Mayor de Blasio appointed a long-time critic of the city's welfare policies to head HRA.

Photo by: Rob Bennett for the Office of Mayor Bill de Blasio

Mayor de Blasio appointed a long-time critic of the city’s welfare policies to head HRA.

On a day when the city agencies who manage social welfare programs and the homeless shelter system testified separately at City Hall, Mayor de Blasio’s new commissioner for the Human Resources Administration pointed to a connection between the two: More than one in eight people who had their welfare benefits reduced or terminated in the 2012-13 fiscal year ended up in a homeless shelter.

That was one reason cited for a substantial overhaul of policies around public benefits that have irked advocates for the poor during the Giuliani and Bloomberg administrations.

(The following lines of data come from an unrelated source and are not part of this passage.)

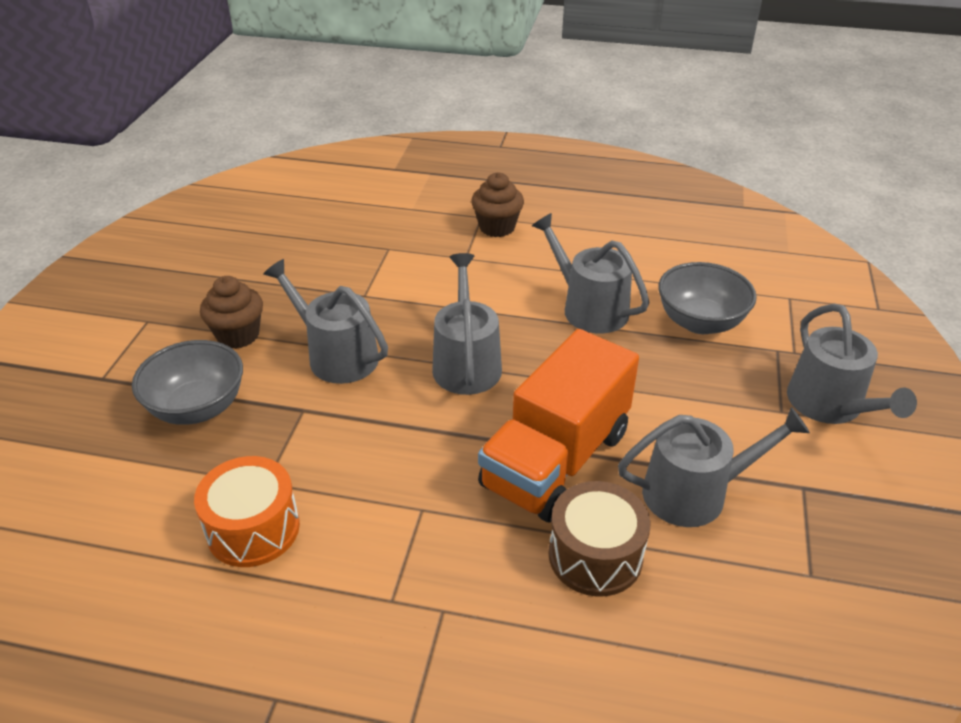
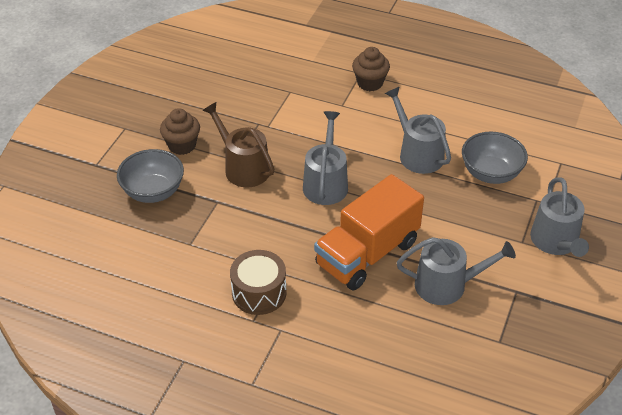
camera: 10 degrees right, 5 degrees up
orange drum [194,456,300,567] -> none
grey watering can [263,259,388,384] -> brown watering can [202,102,274,187]
brown drum [549,481,650,596] -> brown drum moved to [230,250,287,315]

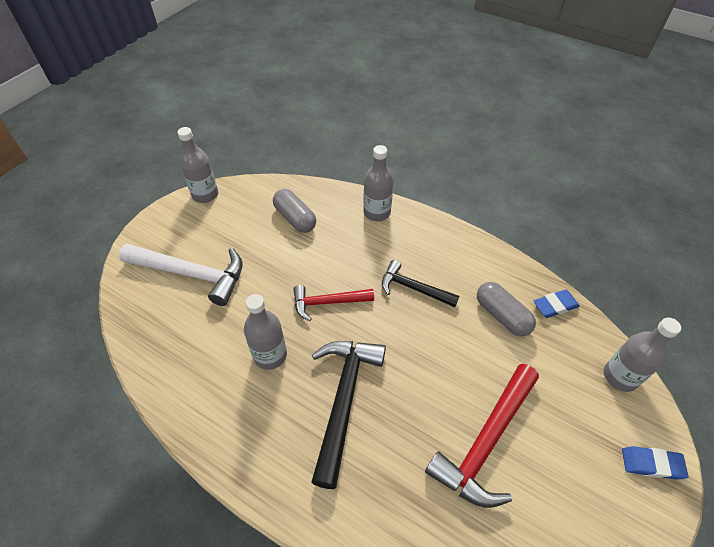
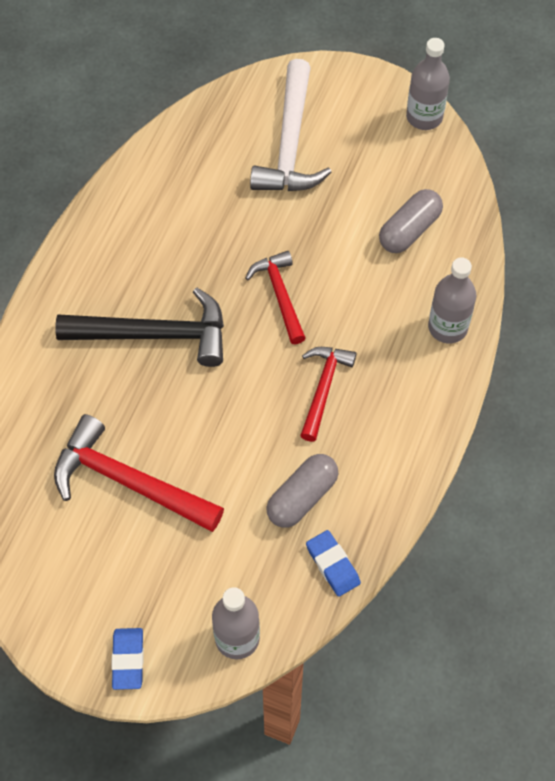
camera: 80 degrees right, 10 degrees up
grey bottle [244,294,287,370] -> none
black hammer [382,260,459,307] -> red hammer [300,347,356,442]

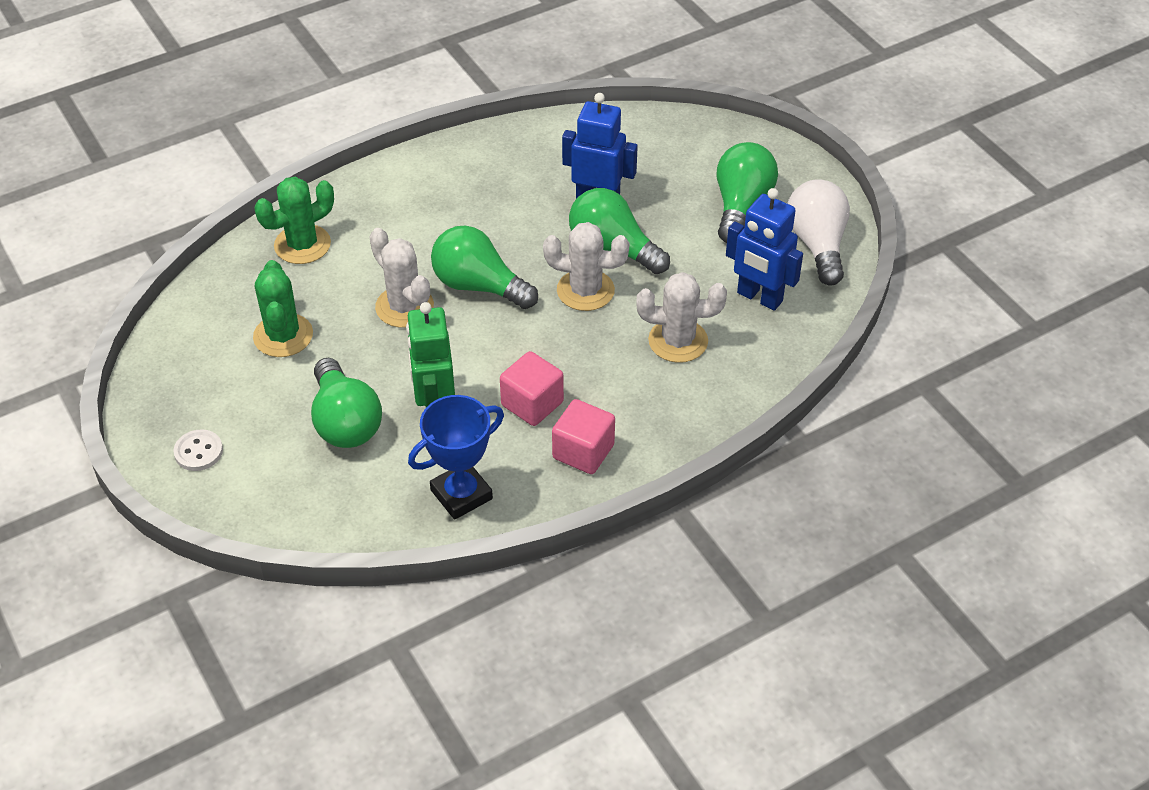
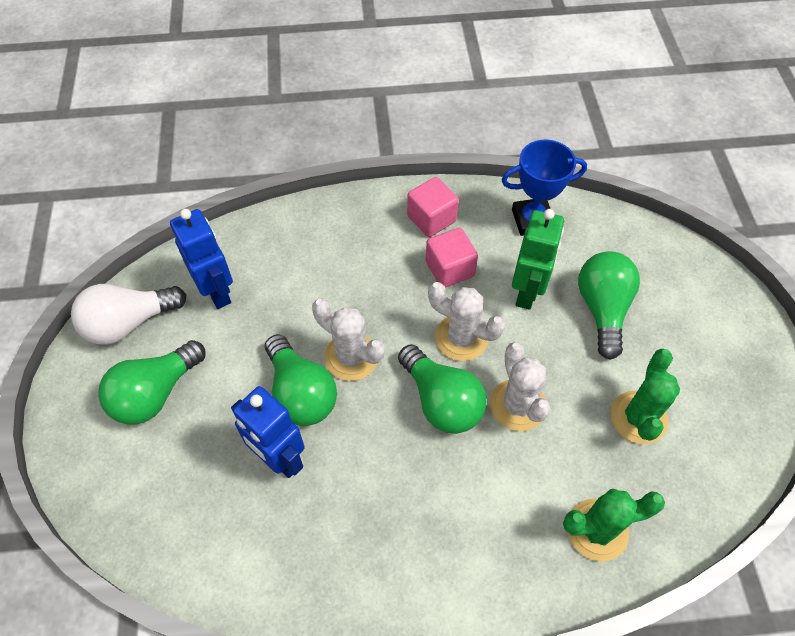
camera: 155 degrees left, 10 degrees up
white button [173,429,223,471] -> none
white cactus [636,272,727,363] -> white cactus moved to [428,282,505,361]
white light bulb [787,179,850,286] -> white light bulb turned 45 degrees clockwise [71,284,186,345]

Among the changes that HRA boss Steve Banks highlighted was a decision to—after years of New York City refusing the help—apply for a waiver to permit unemployed adults without disabilities or kids to get food stamps beyond a federal time limit.

Another was a move to “support the provision in the recently enacted State budget that offers four years of college as an option to HRA clients as part of mandated training and employment initiatives.” Previous mayors resisted counting anything other that paid work as satisfying the personal responsibility requirements of welfare reform.

Banks testified that in 2012-2013, 13.8 percent of the 50,000 people who were “sanctioned” by HRA (meaning they had their welfare reduced or suspended) entered the shelter system after that happened.

While it can’t yet be established that the sanction triggered the homelessness, it can’t have helped.